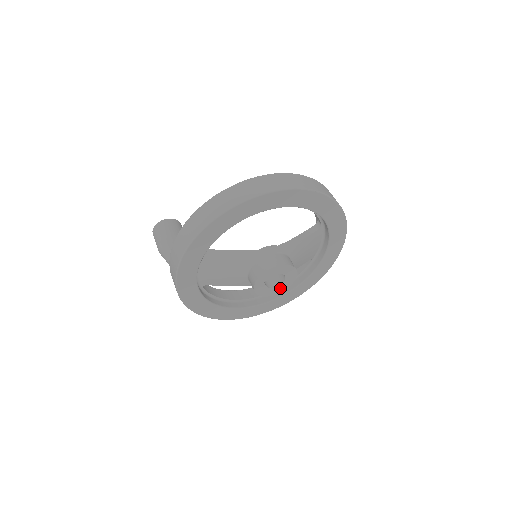
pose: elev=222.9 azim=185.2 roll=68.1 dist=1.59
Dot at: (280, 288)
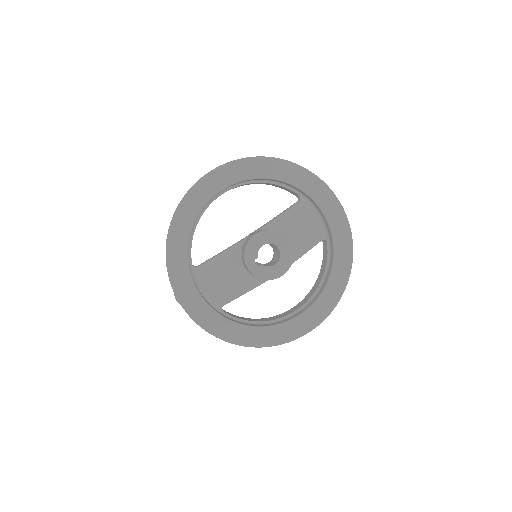
Dot at: (283, 264)
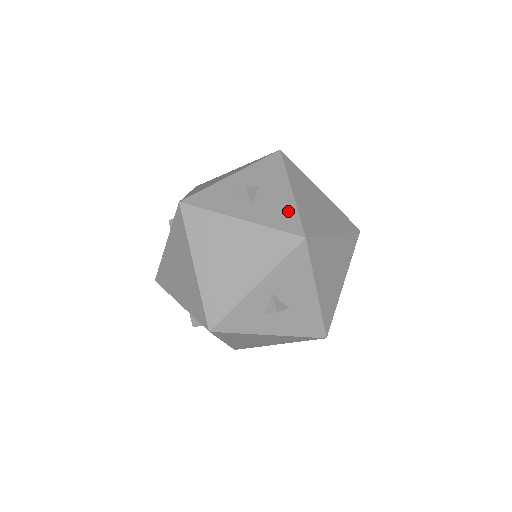
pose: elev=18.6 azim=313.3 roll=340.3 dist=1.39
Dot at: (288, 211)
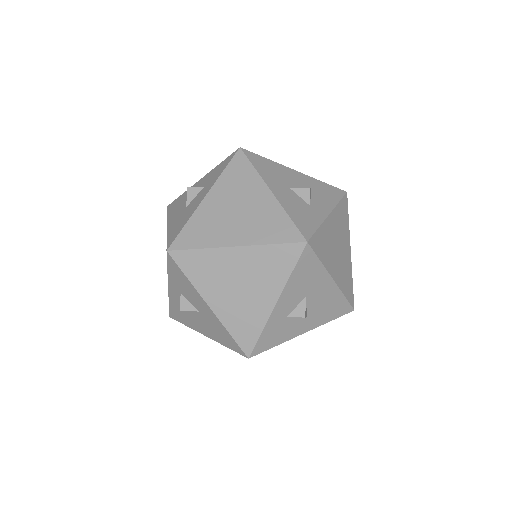
Dot at: (337, 301)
◆ ◆ ◆ ◆ ◆
* [What is required] Reproduce the text of every entry above word for word, leaving out the pictures.

* [Exercise result]
pose: elev=222.9 azim=185.2 roll=68.1 dist=1.59
Dot at: (280, 288)
Dot at: (283, 264)
pose: elev=18.6 azim=313.3 roll=340.3 dist=1.39
Dot at: (288, 211)
Dot at: (337, 301)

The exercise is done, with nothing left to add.